The exact blackout rules vary by market, provider, and game type, so it is important to check your team’s local broadcast partners before buying anything. In some areas, local games are available through cable or a live TV streaming bundle that carries the relevant regional sports network. In others, the team or network may offer a direct-to-consumer streaming option. Nationally televised games may also move to ESPN, ABC, or TNT, which means even local coverage can shift depending on the schedule. If you want to follow one team every night, start with local availability first, then add national channels and League Pass only if needed.
Which streaming services usually carry national NBA games?
National NBA games are typically split across major broadcast and cable partners, especially ESPN, ABC, TNT, and NBA TV during the regular season. That means the best streaming service for NBA fans is usually one that includes most or all of those channels in a live TV package. Services that offer broad sports channel lineups tend to be the most reliable for nationally televised games, opening night, Christmas Day matchups, rivalry games, and many playoff broadcasts. However, channel availability can vary by provider and pricing tier, so it is worth confirming the exact lineup before subscribing.

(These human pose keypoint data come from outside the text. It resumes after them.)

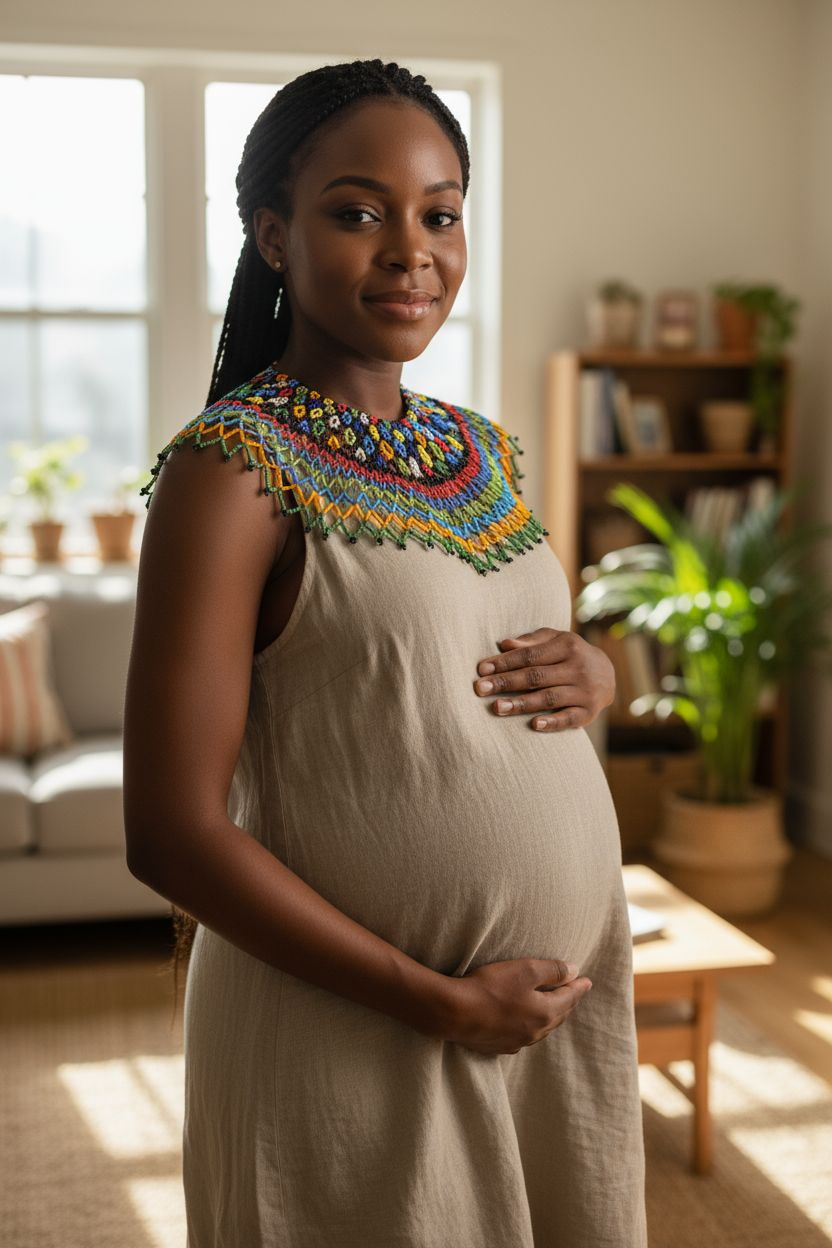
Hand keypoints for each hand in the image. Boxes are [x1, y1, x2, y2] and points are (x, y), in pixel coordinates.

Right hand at [436, 958, 592, 1054]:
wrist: (455, 1013)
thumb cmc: (491, 987)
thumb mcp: (525, 970)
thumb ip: (552, 970)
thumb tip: (575, 971)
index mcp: (545, 1012)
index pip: (569, 998)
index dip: (579, 987)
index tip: (587, 981)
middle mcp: (535, 1032)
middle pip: (558, 1015)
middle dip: (567, 1002)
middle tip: (573, 992)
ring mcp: (517, 1042)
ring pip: (541, 1028)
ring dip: (550, 1016)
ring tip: (553, 1007)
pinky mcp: (499, 1046)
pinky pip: (523, 1037)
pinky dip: (530, 1027)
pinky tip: (525, 1025)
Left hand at [473, 627, 614, 730]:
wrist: (609, 674)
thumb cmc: (570, 654)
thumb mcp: (556, 641)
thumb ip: (531, 641)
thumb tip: (505, 643)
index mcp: (567, 646)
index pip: (530, 655)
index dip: (504, 662)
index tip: (481, 669)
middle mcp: (578, 668)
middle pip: (536, 676)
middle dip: (506, 682)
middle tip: (480, 689)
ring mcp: (585, 691)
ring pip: (548, 698)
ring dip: (522, 704)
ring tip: (497, 707)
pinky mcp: (590, 712)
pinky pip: (570, 719)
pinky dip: (553, 723)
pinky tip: (534, 725)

This is where many viewers overspend or underbuy. A lower-cost streaming package may look attractive at first, but if it is missing TNT or NBA TV, you could lose access to a meaningful portion of the schedule. On the other hand, if you do not care about every national window and just want a few games each week, a smaller package may be enough. The key is to compare channels, not just monthly price. For most fans trying to avoid surprises, the most dependable setup includes access to ESPN, ABC, and TNT at minimum, because those networks carry many of the highest-profile games all season.
How much should I expect to pay to watch the NBA without missing many games?
If your goal is near-complete NBA coverage, you should expect to pay for more than one service. A comprehensive setup often includes a live TV streaming package for national broadcasts and local market access, plus NBA League Pass for out-of-market games. That combination gives you the best chance of covering national telecasts, local team games, and the broader league schedule, but it is also where costs can rise quickly. Depending on the services available in your market, your monthly total can range from moderate to expensive, especially if regional sports access is only included in higher-priced bundles.
The biggest mistake is assuming there is a single low-cost subscription that covers national games, your local team, and every out-of-market matchup. Usually, there is not. If you want to save money, decide what “not missing many games” actually means for you. For some fans, that means every game involving one team. For others, it means national broadcasts plus occasional League Pass browsing. Once you define your priorities, you can choose the most efficient combination instead of paying for features you will not use. In practical terms, full convenience costs more, while a focused plan built around your team or viewing habits can keep spending under control.